Arts, Features

REVIEW: beabadoobee’s ‘Fake It Flowers’ proves ’90s rock transcends its era

London-based music artist beabadoobee has already taken on a number of different personas —
the acoustic-wielding, lo-fi solo singer; the young bedroom pop vocalist and now, a rising grunge-inspired rocker. Her studio debut album, “Fake It Flowers,” was released on Friday, cementing the artist in a Gen Z wave of alt rock and adoration for ‘90s sounds.

“Fake it Flowers,” London-based singer beabadoobee’s studio debut album, was released Friday. ILLUSTRATION BY LAURYN ALLEN/ DAILY FREE PRESS STAFF

At 20 years old, Bea Kristi epitomizes the return to an earlier era of rock music — from her clothes to her attitude to her own musical sound, Kristi puts forth heavy, layered guitars and banging drums to produce an album drenched in loud rock reminiscent of ‘90s female-fronted rock bands such as The Cranberries, Veruca Salt and Garbage.

Under the independent record label Dirty Hit, beabadoobee was supposed to be on tour with The 1975 this spring, but those plans went awry. Luckily, the months of stagnation in her family home led Kristi to write songs and produce her first full-length album.

In the weeks leading up to the release, Kristi put out five stellar singles, most of which are stand-outs on the arena-ready album.

“Care,” the first single, which debuted in July, set the stage for “Fake It Flowers” — introducing stylistic changes both lyrically and musically. It’s noticeably more produced, which departs from previous works in Kristi’s discography.

Other notable singles similar to “Care” are “Worth It” and “Together,” the latter of which was released just last week. Both are harder-hitting rock songs ready for the stage, especially because Kristi was anticipating performances with The 1975.
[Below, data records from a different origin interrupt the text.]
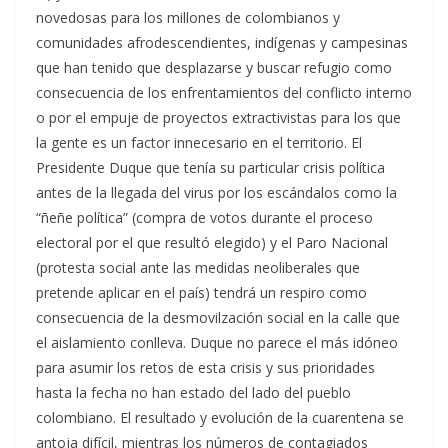
novedosas para los millones de colombianos y
comunidades afrodescendientes, indígenas y campesinas
que han tenido que desplazarse y buscar refugio como
consecuencia de los enfrentamientos del conflicto interno
o por el empuje de proyectos extractivistas para los que
la gente es un factor innecesario en el territorio. El
Presidente Duque que tenía su particular crisis política
antes de la llegada del virus por los escándalos como la
“ñeñe política” (compra de votos durante el proceso
electoral por el que resultó elegido) y el Paro Nacional
(protesta social ante las medidas neoliberales que
pretende aplicar en el país) tendrá un respiro como
consecuencia de la desmovilzación social en la calle que
el aislamiento conlleva. Duque no parece el más idóneo
para asumir los retos de esta crisis y sus prioridades
hasta la fecha no han estado del lado del pueblo
colombiano. El resultado y evolución de la cuarentena se
antoja difícil, mientras los números de contagiados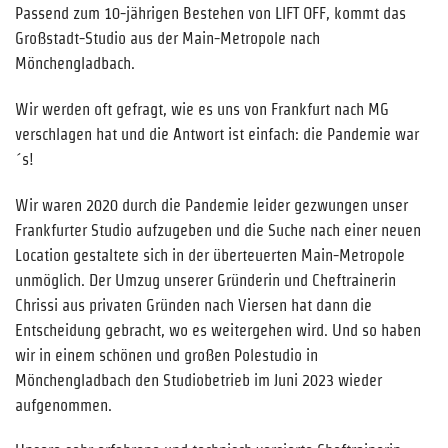
Passend zum 10-jährigen Bestehen von LIFT OFF, kommt das
Großstadt-Studio aus der Main-Metropole nach
Mönchengladbach.
Wir werden oft gefragt, wie es uns von Frankfurt nach MG
verschlagen hat und die Antwort ist einfach: die Pandemie war
´s!
Wir waren 2020 durch die Pandemie leider gezwungen unser
Frankfurter Studio aufzugeben und die Suche nach einer neuen
Location gestaltete sich in der überteuerten Main-Metropole
unmöglich. Der Umzug unserer Gründerin und Cheftrainerin
Chrissi aus privaten Gründen nach Viersen hat dann die
Entscheidung gebracht, wo es weitergehen wird. Und so haben
wir in einem schönen und großen Polestudio in
Mönchengladbach den Studiobetrieb im Juni 2023 wieder
aufgenommen.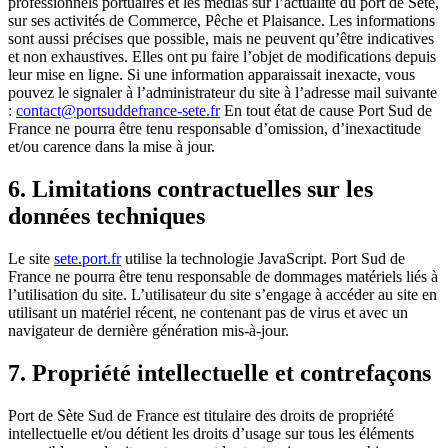
professionnels portuaires et les médias sur l’actualité du port de Sète,
sur ses activités de Commerce, Pêche et Plaisance. Les informations
sont aussi précises que possible, mais ne peuvent qu’être indicatives
et non exhaustives. Elles ont pu faire l’objet de modifications depuis
leur mise en ligne. Si une information apparaissait inexacte, vous
pouvez le signaler à l’administrateur du site à l’adresse mail suivante
:
contact@portsuddefrance-sete.fr
En tout état de cause Port Sud de
France ne pourra être tenu responsable d’omission, d’inexactitude
et/ou carence dans la mise à jour.
6. Limitations contractuelles sur les
données techniques
Le site
sete.port.fr
utilise la technologie JavaScript. Port Sud de
France ne pourra être tenu responsable de dommages matériels liés à
l’utilisation du site. L’utilisateur du site s’engage à accéder au site en
utilisant un matériel récent, ne contenant pas de virus et avec un
navigateur de dernière génération mis-à-jour.
7. Propriété intellectuelle et contrefaçons
Port de Sète Sud de France est titulaire des droits de propriété
intellectuelle et/ou détient les droits d’usage sur tous les éléments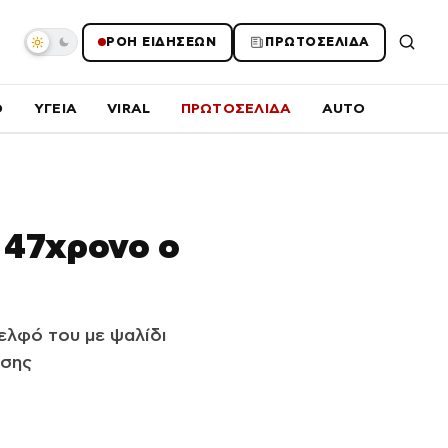
ΡΟΗ ΕΙΔΗΣΕΩΝ
ΠΡΩΤΟΣΕΛΙΔΑ
O
ΥΓΕΙΑ
VIRAL
ΠΡΩΤΟΣΕΛΙΔΑ
AUTO
 47χρονο ο
λφό του με ψαλίδι
ασης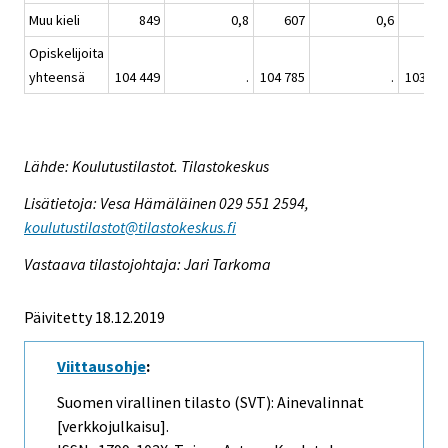
Muu kieli
849
0,8
607
0,6
59
Opiskelijoita
yhteensä
104 449
.
104 785
.
103 83
Lähde: Koulutustilastot. Tilastokeskus
Lisätietoja: Vesa Hämäläinen 029 551 2594,
koulutustilastot@tilastokeskus.fi
Vastaava tilastojohtaja: Jari Tarkoma
Päivitetty 18.12.2019
Viittausohje
:
Suomen virallinen tilasto (SVT): Ainevalinnat
[verkkojulkaisu].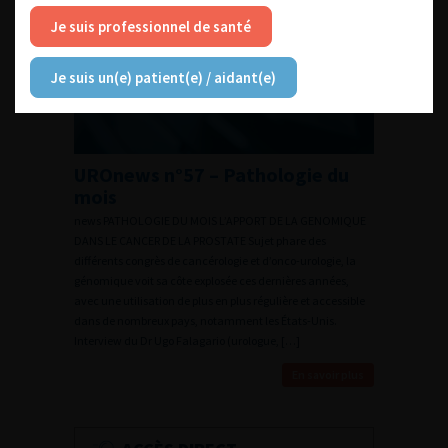
Je suis professionnel de santé
Je suis un(e) patient(e) / aidant(e)
UROnews n°57 – Pathologie du
mois
news PATHOLOGIE DU MOIS L’APPORT DE LA GENOMIQUE
DANS LE CANCER DE LA PROSTATE Sujet phare des
différents congrès de cancérologie et d’onco-urologie, la
génomique voit sa côte explosée ces dernières années,
avec une utilisation de plus en plus régulière et accessible
dans de nombreux pays, notamment les États-Unis.
Interview du Dr Ugo Falagario (urologue, […]
En savoir plus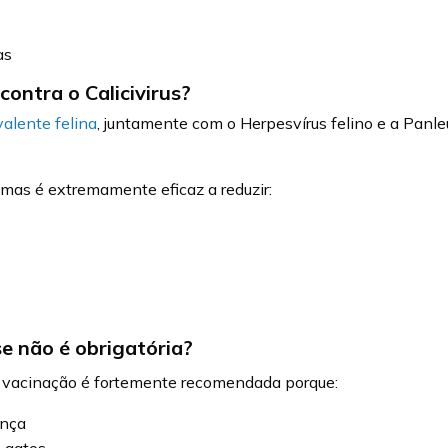
as
contra o Calicivirus?
valente felina
, juntamente com o Herpesvírus felino e a Panle
mas é extremamente eficaz a reduzir:
e não é obrigatória?
 a vacinação é fortemente recomendada porque:
ença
Once the 12-track album formed, those singles accurately predicted what the full scope of the project would be: a grungier, edgier beabadoobee, but with the same vocal and lyrical quality we’ve seen on past works, including her most recent rock-inflected EP, “Space Cadet,” which almost predicted this tonal change.

This departure could jeopardize the allegiance of her old fan base, who were drawn to her bedroom pop, self-made music only a few years ago. Her first-ever song, “Coffee,” recently went viral when it was sampled in the pop-rap song “death bed (coffee for your head)” by Powfu, which is now Kristi’s most streamed song by millions.

Regardless, beabadoobee comes in arms blazing, guns swinging on “Fake It Flowers” — much denser instrumentation and loud guitars accompany her consistent, trademark vocal performance. Her growth as a songwriter is most notable on the track “Dye It Red,” where a smug, new in-your-face lyricism is prevalent.

Here, Kristi begins the song with the bravado of “Kiss my ass, you don’t know jack,” which points to this new charisma and confidence that her new sounds and aesthetics showcase. The song is bold and picks up this idea of accepting oneself and leaving a toxic relationship, attitudes that again, remind us of strong ‘90s frontwomen, maybe even Alanis Morissette.

When Kristi does shy away from hard-hitting, punchy hits on the album, they don’t necessarily land. “Back to Mars” seems almost like an interlude, and adds little to the direction or theme of the album — it’s almost as if the slower single “How Was Your Day?” predicted the middling quality of these softer tracks on “Fake It Flowers,” just as the other singles had foreshadowed her entry into harder rock.

Similarly, “Further Away” seems out of place on the record, directing attention away from the dramatic and instrumentally alluring tracks on the album, which dominate but are less impactful because of these melodic breaks.

What “Fake It Flowers” needed was a closer, a kicker that stressed the vibe and finalized Kristi’s transformation. And we got that with “Yoshimi, Forest, Magdalene” — a track that’s both a little absurd but also self-aware, giving an authentic glimpse into the artist herself. The title, which is a reference to the names she envisions for her future children, is full of shouts and screw-ups that feel gritty and just really fun.

Despite the superficial differences in her look and the experimentation with her own sound as she finds her musical footing, beabadoobee is the same Bea that fans have adored — she is reachable as a person and an artist, she is thoughtful without being self-aggrandizing and she is low-key with just about everything. No one likes a serious rock star.